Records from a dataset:
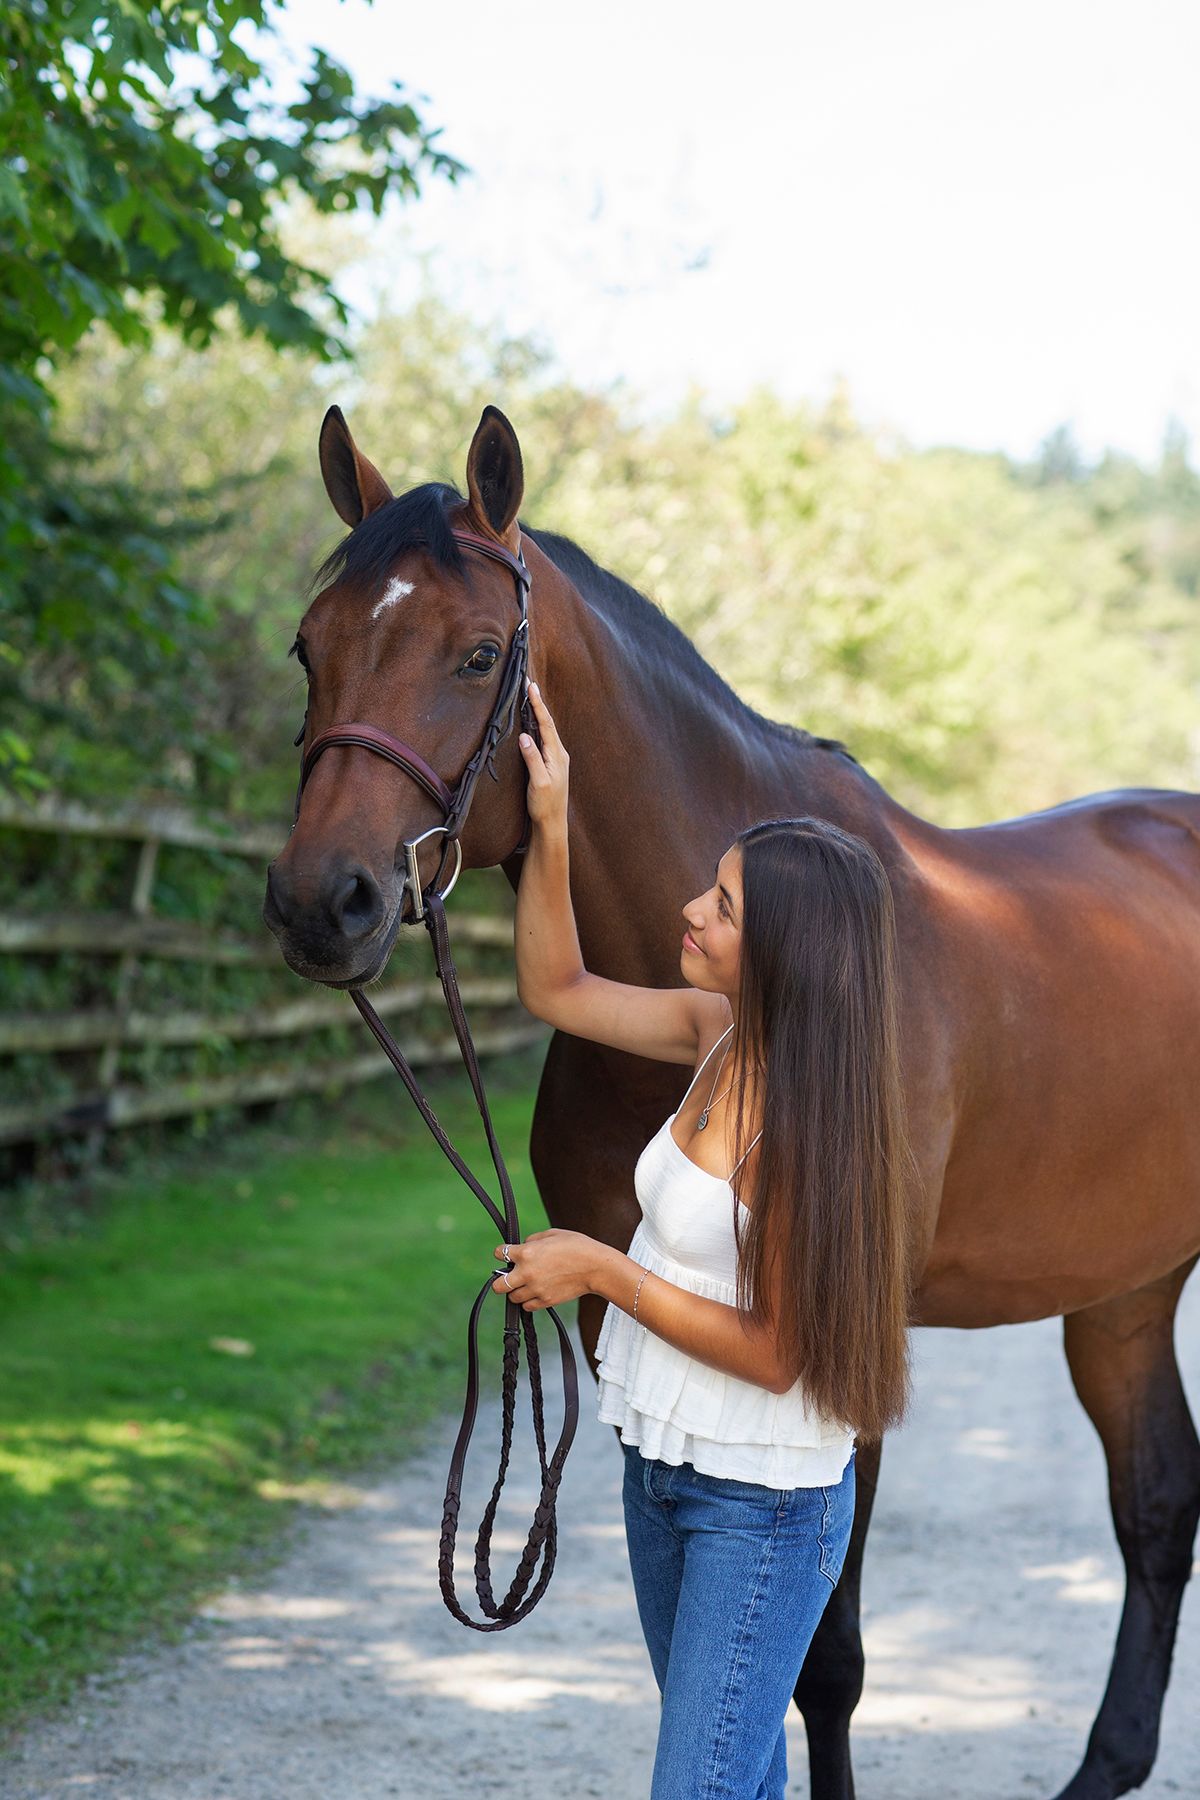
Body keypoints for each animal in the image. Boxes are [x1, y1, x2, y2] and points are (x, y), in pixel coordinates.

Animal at [263, 403, 1200, 1800]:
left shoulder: (838, 1345)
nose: (324, 904)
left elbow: (824, 1660)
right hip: (1126, 1287)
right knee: (1156, 1506)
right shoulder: (612, 1306)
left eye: (478, 654)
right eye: (308, 646)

:: Your instructions ::
Transcribe every entry word for word, excluding images.

:: Exercise solution ::
Body keypoints for each animal in the image. Boxes are [x1, y1, x2, y2] and points are (x, y), in pixel coordinates.

Animal at [263, 403, 1200, 1800]:
left shoulder: (838, 1345)
nose: (324, 904)
left elbow: (824, 1660)
right hip: (1126, 1287)
right knee: (1156, 1506)
right shoulder: (612, 1306)
left eye: (478, 654)
right eye: (308, 646)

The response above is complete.